[Excerpted records Boundary: Start]
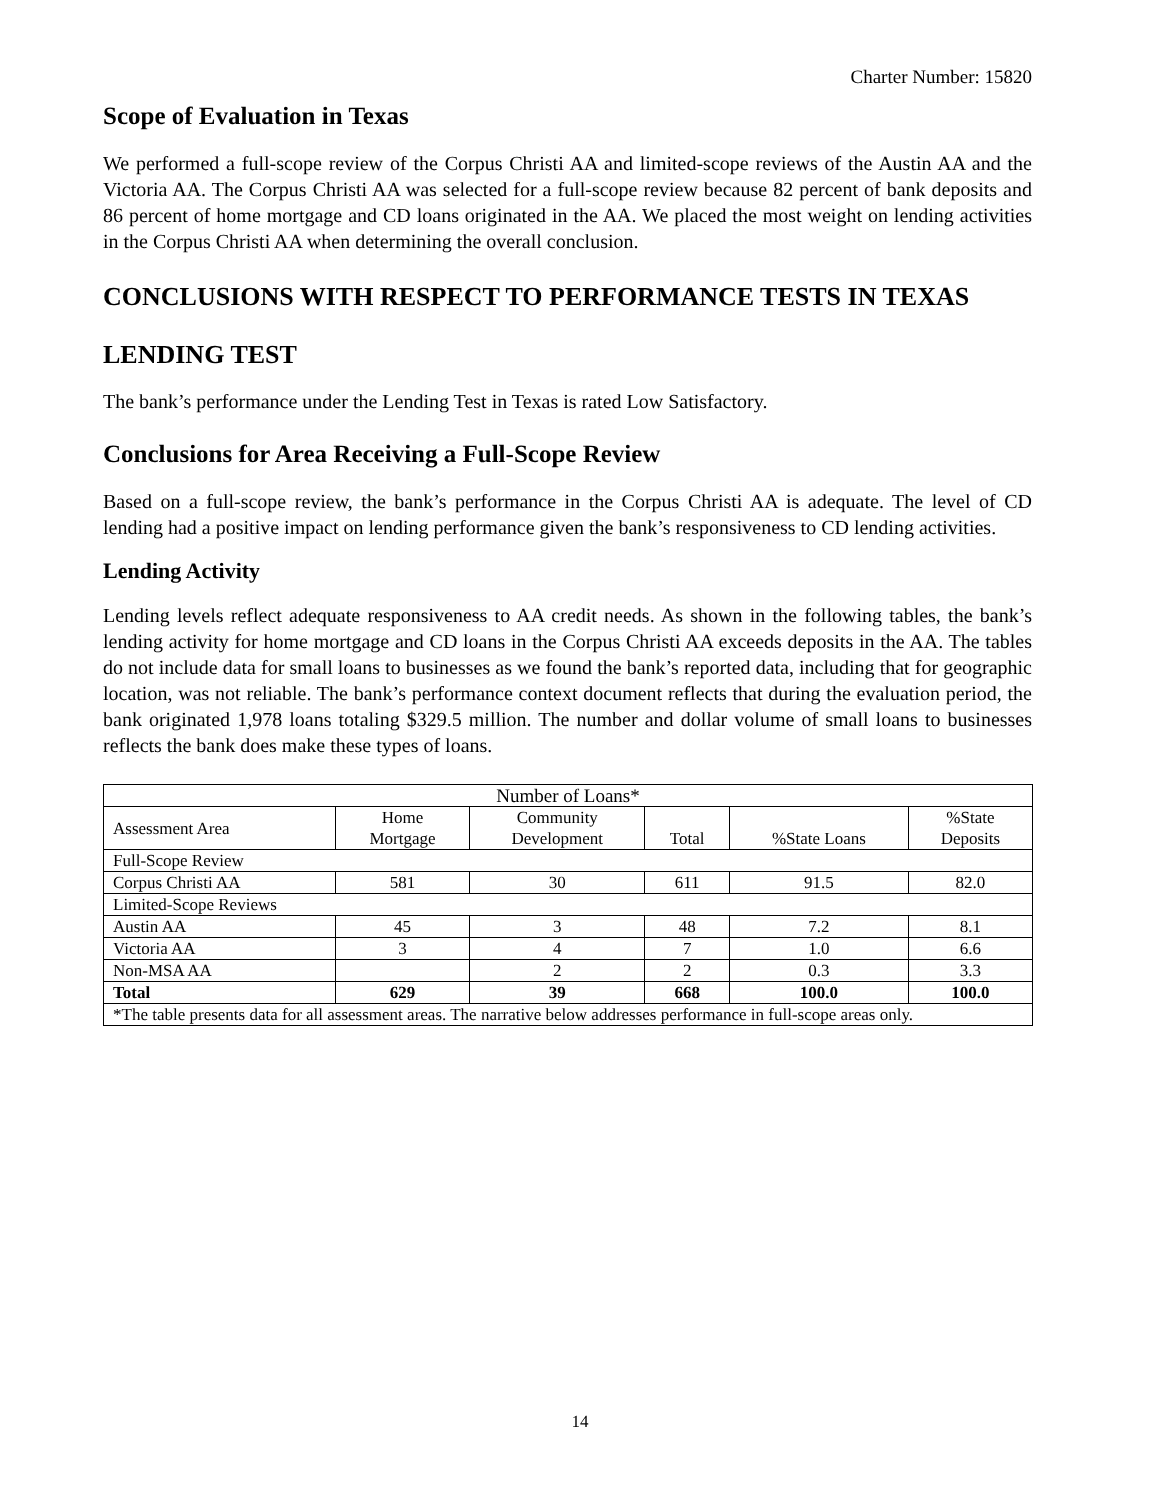Charter Number: 15820
Scope of Evaluation in Texas
We performed a full-scope review of the Corpus Christi AA and limited-scope reviews of the Austin AA and the Victoria AA. The Corpus Christi AA was selected for a full-scope review because 82 percent of bank deposits and 86 percent of home mortgage and CD loans originated in the AA. We placed the most weight on lending activities in the Corpus Christi AA when determining the overall conclusion.
CONCLUSIONS WITH RESPECT TO PERFORMANCE TESTS IN TEXAS
LENDING TEST
The bank’s performance under the Lending Test in Texas is rated Low Satisfactory.
Conclusions for Area Receiving a Full-Scope Review
Based on a full-scope review, the bank’s performance in the Corpus Christi AA is adequate. The level of CD lending had a positive impact on lending performance given the bank’s responsiveness to CD lending activities.
Lending Activity
Lending levels reflect adequate responsiveness to AA credit needs. As shown in the following tables, the bank’s lending activity for home mortgage and CD loans in the Corpus Christi AA exceeds deposits in the AA. The tables do not include data for small loans to businesses as we found the bank’s reported data, including that for geographic location, was not reliable. The bank’s performance context document reflects that during the evaluation period, the bank originated 1,978 loans totaling $329.5 million. The number and dollar volume of small loans to businesses reflects the bank does make these types of loans.
| Number of Loans* | | | | | |
| --- | --- | --- | --- | --- | --- |
| Assessment Area | Home Mortgage | Community Development | Total | %State Loans | %State Deposits |
| Full-Scope Review | | | | | |
| Corpus Christi AA | 581 | 30 | 611 | 91.5 | 82.0 |
| Limited-Scope Reviews | | | | | |
| Austin AA | 45 | 3 | 48 | 7.2 | 8.1 |
| Victoria AA | 3 | 4 | 7 | 1.0 | 6.6 |
| Non-MSA AA | | 2 | 2 | 0.3 | 3.3 |
| Total | 629 | 39 | 668 | 100.0 | 100.0 |
| *The table presents data for all assessment areas. The narrative below addresses performance in full-scope areas only. | | | | | |
14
[Excerpted records Boundary: End]
* **Your assignment**: What you produce should repeat the data word for word while omitting all images.

* **Task output**:
Charter Number: 15820
Scope of Evaluation in Texas
We performed a full-scope review of the Corpus Christi AA and limited-scope reviews of the Austin AA and the Victoria AA. The Corpus Christi AA was selected for a full-scope review because 82 percent of bank deposits and 86 percent of home mortgage and CD loans originated in the AA. We placed the most weight on lending activities in the Corpus Christi AA when determining the overall conclusion.
CONCLUSIONS WITH RESPECT TO PERFORMANCE TESTS IN TEXAS
LENDING TEST
The bank’s performance under the Lending Test in Texas is rated Low Satisfactory.
Conclusions for Area Receiving a Full-Scope Review
Based on a full-scope review, the bank’s performance in the Corpus Christi AA is adequate. The level of CD lending had a positive impact on lending performance given the bank’s responsiveness to CD lending activities.
Lending Activity
Lending levels reflect adequate responsiveness to AA credit needs. As shown in the following tables, the bank’s lending activity for home mortgage and CD loans in the Corpus Christi AA exceeds deposits in the AA. The tables do not include data for small loans to businesses as we found the bank’s reported data, including that for geographic location, was not reliable. The bank’s performance context document reflects that during the evaluation period, the bank originated 1,978 loans totaling $329.5 million. The number and dollar volume of small loans to businesses reflects the bank does make these types of loans.
| Number of Loans* | | | | | |
| --- | --- | --- | --- | --- | --- |
| Assessment Area | Home Mortgage | Community Development | Total | %State Loans | %State Deposits |
| Full-Scope Review | | | | | |
| Corpus Christi AA | 581 | 30 | 611 | 91.5 | 82.0 |
| Limited-Scope Reviews | | | | | |
| Austin AA | 45 | 3 | 48 | 7.2 | 8.1 |
| Victoria AA | 3 | 4 | 7 | 1.0 | 6.6 |
| Non-MSA AA | | 2 | 2 | 0.3 | 3.3 |
| Total | 629 | 39 | 668 | 100.0 | 100.0 |
| *The table presents data for all assessment areas. The narrative below addresses performance in full-scope areas only. | | | | | |
14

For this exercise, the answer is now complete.